Special Interests
Jennifer Helgren's Special Interests
My research interest lies in understanding how girlhood experiences affected the totality of women’s lives and how girlhood operates as a category of citizenship.
I am currently revising my dissertation, “Inventing American Girlhood: Gender and Citizenship in the 20th-Century Camp Fire Girls,” for publication.
Camp Fire, one of America’s most significant 20th-century youth organizations, promoted a model of girlhood that tempered expanding opportunities for girls in education and outdoor recreation with traditional domesticity.
Comparing the organization’s publications with girls’ scrapbooks and mementos, I examine girls’ ambivalent reactions to this model of American girlhood.
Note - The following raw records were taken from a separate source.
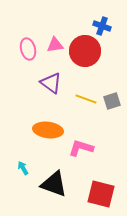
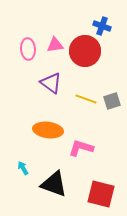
pink ellipse: rotated 10 degrees clockwise
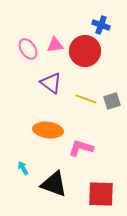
blue cross: moved 1 px left, 1 px up
pink ellipse: rotated 30 degrees counterclockwise
red square: rotated 12 degrees counterclockwise
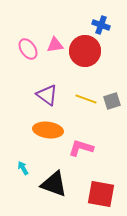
purple triangle: moved 4 px left, 12 px down
red square: rotated 8 degrees clockwise
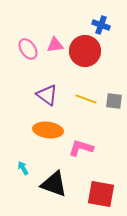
gray square: moved 2 px right; rotated 24 degrees clockwise
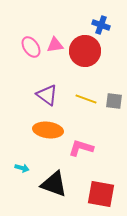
pink ellipse: moved 3 px right, 2 px up
cyan arrow: moved 1 px left; rotated 136 degrees clockwise
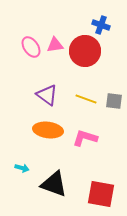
pink L-shape: moved 4 px right, 10 px up
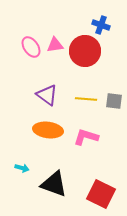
yellow line: rotated 15 degrees counterclockwise
pink L-shape: moved 1 px right, 1 px up
red square: rotated 16 degrees clockwise
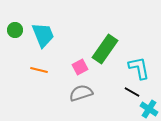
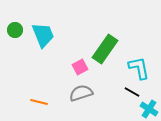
orange line: moved 32 px down
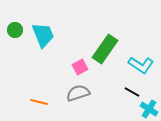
cyan L-shape: moved 2 px right, 3 px up; rotated 135 degrees clockwise
gray semicircle: moved 3 px left
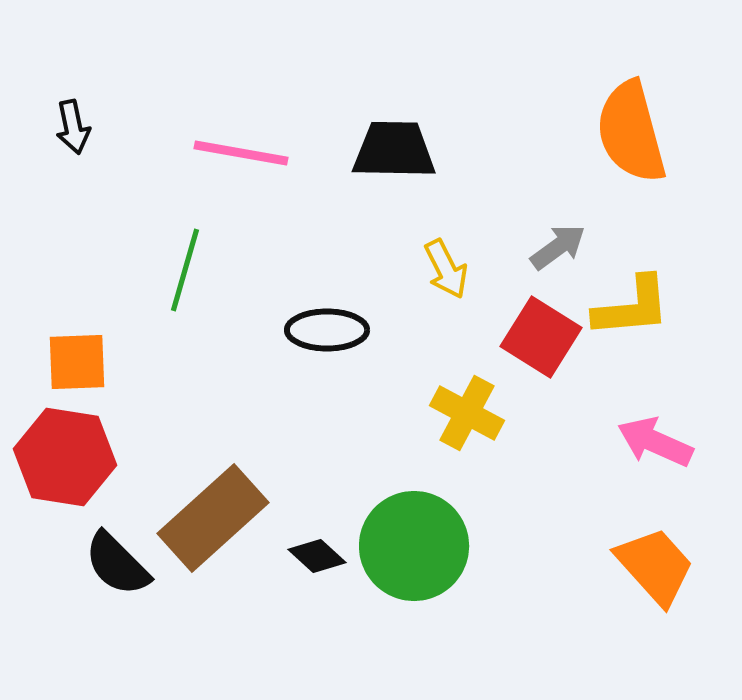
I explore a variety of themes, including American perceptions of girls’ civic roles; Camp Fire’s use of American Indian imagery; its attempt to create a national girls’ culture by reaching girls across lines of class, race, ethnicity, disability, and religion; the use of girls to promote domestic morale during WWI and WWII; and the extension of girls’ duties to a global arena during the Cold War (American girls were encouraged to see American womanhood as a model for the world).
I am also currently editing a collection of essays on girlhood and international issues.
The project seeks to promote cross-national perspectives and methodologies in the history of gender and youth and will include my own essay, “Homemaker Can Include the World: Internationalism and the Post World War II Camp Fire Girls.”